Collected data
+-------+
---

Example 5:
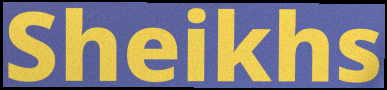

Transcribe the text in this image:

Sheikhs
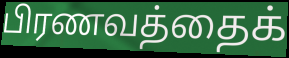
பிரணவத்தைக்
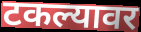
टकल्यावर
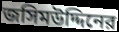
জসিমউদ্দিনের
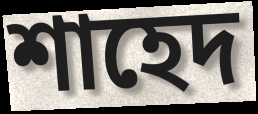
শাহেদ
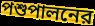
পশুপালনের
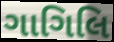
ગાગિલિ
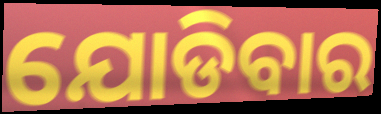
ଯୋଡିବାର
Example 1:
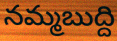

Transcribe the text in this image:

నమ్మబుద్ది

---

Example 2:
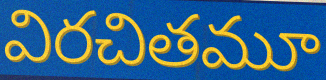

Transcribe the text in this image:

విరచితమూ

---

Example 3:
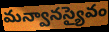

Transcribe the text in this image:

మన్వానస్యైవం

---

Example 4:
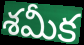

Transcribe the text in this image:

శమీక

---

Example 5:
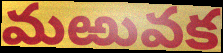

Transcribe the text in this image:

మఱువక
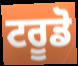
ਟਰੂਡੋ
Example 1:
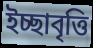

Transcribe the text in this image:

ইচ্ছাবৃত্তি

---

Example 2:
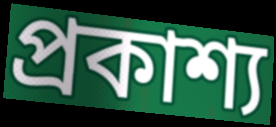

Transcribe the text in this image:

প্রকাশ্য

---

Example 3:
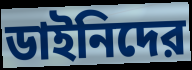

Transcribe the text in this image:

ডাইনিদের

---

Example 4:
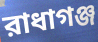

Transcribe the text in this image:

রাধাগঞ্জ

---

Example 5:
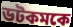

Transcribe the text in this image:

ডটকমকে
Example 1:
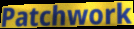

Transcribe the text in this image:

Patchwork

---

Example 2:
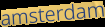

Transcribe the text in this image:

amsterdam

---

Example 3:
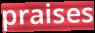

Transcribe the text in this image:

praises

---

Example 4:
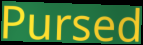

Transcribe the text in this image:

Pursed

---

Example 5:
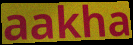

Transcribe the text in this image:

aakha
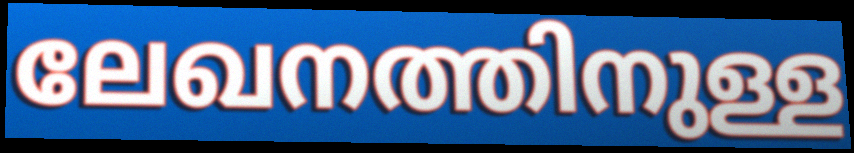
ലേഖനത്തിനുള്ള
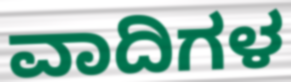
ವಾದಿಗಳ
+-------+
## Task directions
Make an exact copy of the records, pictures excluded.

## Response to this task
---

Example 5:

Transcribe the text in this image:

Sheikhs
பிரணவத்தைக்
टकल्यावर
জসিমউদ্দিনের
শাহেদ
পশুপালনের
ગાગિલિ
ଯୋଡିବାର
Example 1:

Transcribe the text in this image:

నమ్మబుద్ది

---

Example 2:

Transcribe the text in this image:

విరచితమూ

---

Example 3:

Transcribe the text in this image:

మన్వానస్యైవం

---

Example 4:

Transcribe the text in this image:

శమీక

---

Example 5:

Transcribe the text in this image:

మఱువక
ਟਰੂਡੋ
Example 1:

Transcribe the text in this image:

ইচ্ছাবৃত্তি

---

Example 2:

Transcribe the text in this image:

প্রকাশ্য

---

Example 3:

Transcribe the text in this image:

ডাইনিদের

---

Example 4:

Transcribe the text in this image:

রাধাগঞ্জ

---

Example 5:

Transcribe the text in this image:

ডটকমকে
Example 1:

Transcribe the text in this image:

Patchwork

---

Example 2:

Transcribe the text in this image:

amsterdam

---

Example 3:

Transcribe the text in this image:

praises

---

Example 4:

Transcribe the text in this image:

Pursed

---

Example 5:

Transcribe the text in this image:

aakha
ലേഖനത്തിനുള്ള
ವಾದಿಗಳ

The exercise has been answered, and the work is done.